Владимир Емельянович Максимов (Лев Алексеевич Самсонов) — один из крупнейших русских писателей и публицистов конца XX — начала XXI в. В 1973 году он был исключен из Союза писателей Москвы за роман «Семь дней творения». Максимов выехал во Францию и был лишен советского гражданства. На чужбине он основал журнал «Континент», вокруг собрались наиболее активные силы эмиграции «третьей волны» (в т. ч. А. И. Солженицын и А. А. Галич; среди членов редколлегии журнала — В. П. Некрасов, И. А. Бродский, Э. И. Неизвестный, А. Д. Сахаров). После распада СССР В.
Маленькие, трогательные истории, наполненные светом, теплом и легкой грустью. Они разбудят память о твоем бессмертии, заставят достать крылья из старого сундука, стряхнуть с них пыль и взмыть навстречу свежему ветру, счастью и мечтам.

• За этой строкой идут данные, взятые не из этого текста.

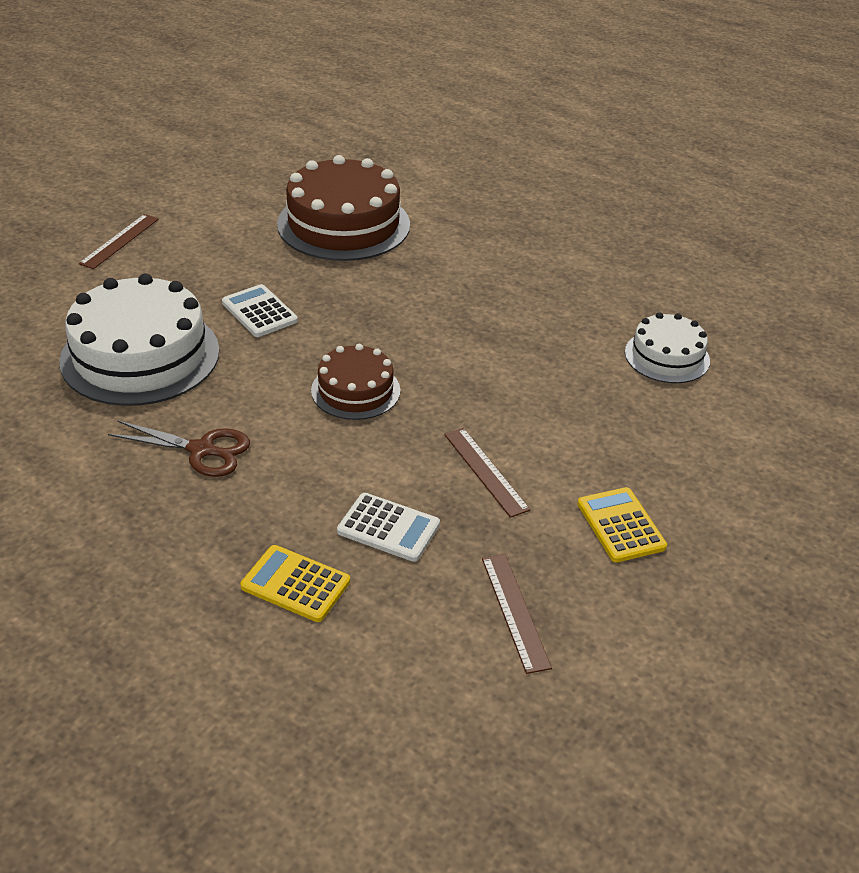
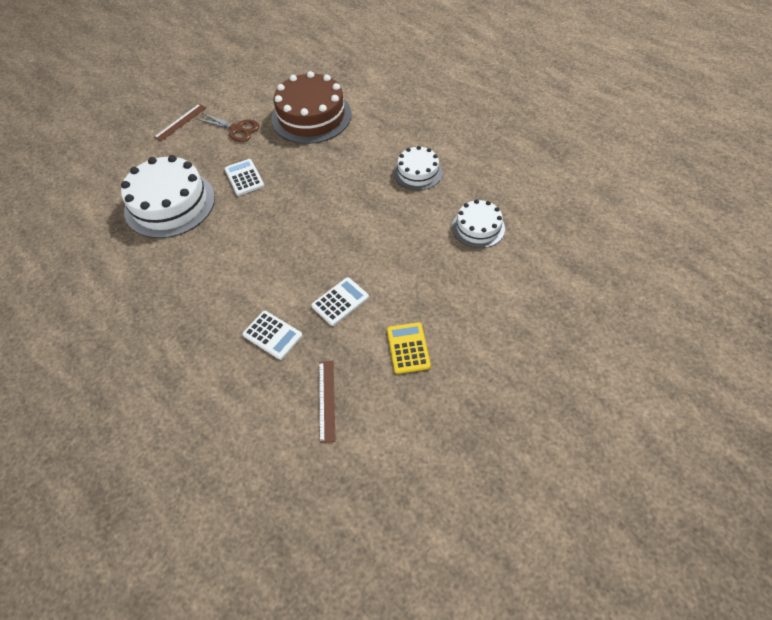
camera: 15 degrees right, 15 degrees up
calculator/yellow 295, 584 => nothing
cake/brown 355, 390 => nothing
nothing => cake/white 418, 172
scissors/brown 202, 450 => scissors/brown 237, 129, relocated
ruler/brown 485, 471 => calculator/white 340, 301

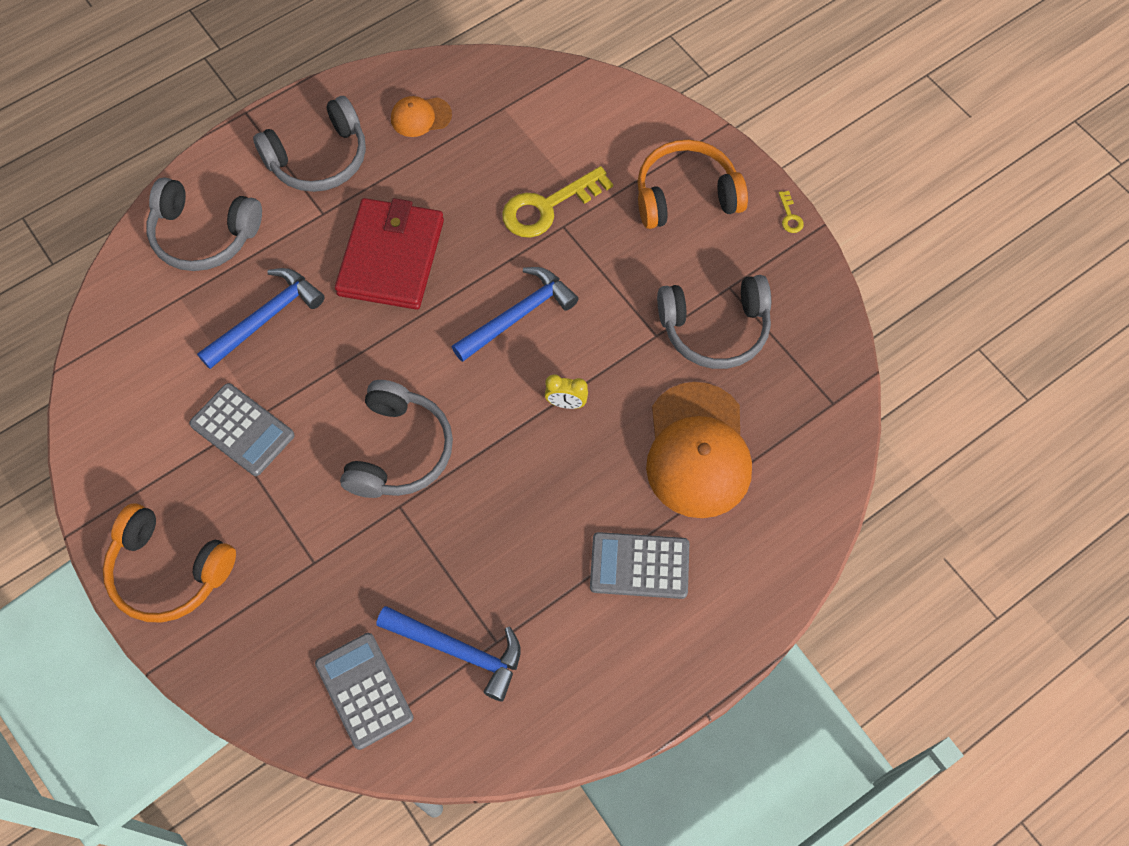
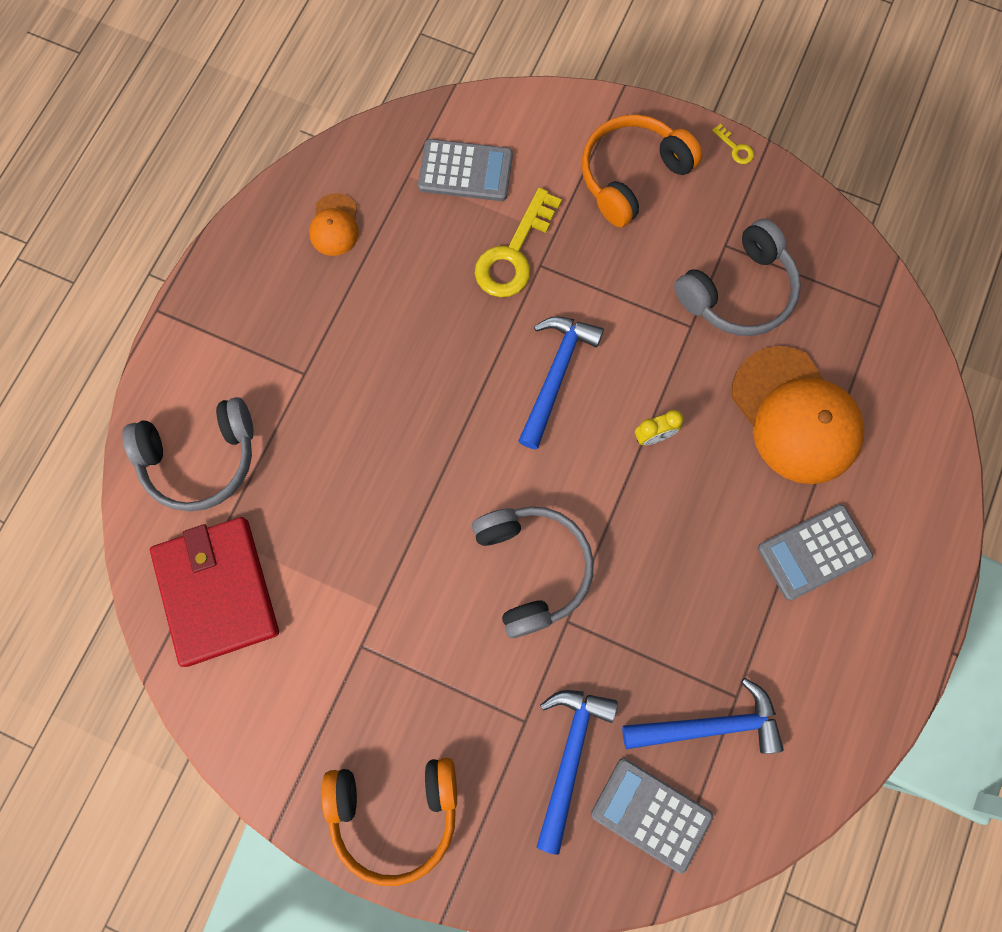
camera: 30 degrees left, 10 degrees up
headphones/grey 319, 158 => nothing
calculator/grey 242, 430 => calculator/grey 465, 171, relocated
hammer/blue 266, 318 => hammer/blue 569, 756, relocated
wallet/red 391, 257 => wallet/red 217, 591, relocated
cap/orange 420, 117 => cap/orange 334, 225, 45 degrees counterclockwise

Известный украинский писатель Владимир Дрозд — автор многих прозаических книг на современную тему. В романах «Катастрофа» и «Спектакль» писатель обращается к судьбе творческого человека, предающего себя, пренебрегающего вечными нравственными ценностями ради внешнего успеха. Соединение сатирического и трагического начала, присущее мироощущению писателя, наиболее ярко проявилось в романе «Катастрофа».
Сборник посвящен памяти Александра Павловича Чудакова (1938–2005) – литературоведа, писателя, более всего известного книгами о Чехове и романом «Ложится мгла на старые ступени» (премия «Русский Букер десятилетия», 2011). После внезапной гибели Александра Павловича осталась его мемуарная проза, дневники, записи разговоров с великими филологами, книга стихов, которую он составил для друзей и близких, – они вошли в первую часть настоящей книги вместе с биографией А. П. Чудакова, написанной М. О. Чудаковой и И. Е. Гитович.
В книге рассказывается история главного героя, который сталкивается с различными проблемами и препятствиями на протяжении всего своего путешествия. По пути он встречает множество второстепенных персонажей, которые играют важные роли в истории. Благодаря опыту главного героя книга исследует такие темы, как любовь, потеря, надежда и стойкость. По мере того, как главный герой преодолевает свои трудности, он усваивает ценные уроки жизни и растет как личность.
В книге рассказывается история главного героя, который сталкивается с различными проблемами и препятствиями на протяжении всего своего путешествия. По пути он встречает множество второстепенных персонажей, которые играют важные роли в истории. Благодаря опыту главного героя книга исследует такие темы, как любовь, потеря, надежда и стойкость. По мере того, как главный герой преодолевает свои трудности, он усваивает ценные уроки жизни и растет как личность.
В книге рассказывается история главного героя, который сталкивается с различными проблемами и препятствиями на протяжении всего своего путешествия. По пути он встречает множество второстепенных персонажей, которые играют важные роли в истории. Благодаря опыту главного героя книга исследует такие темы, как любовь, потеря, надежда и стойкость. По мере того, как главный герой преодолевает свои трудности, он усваивает ценные уроки жизни и растет как личность.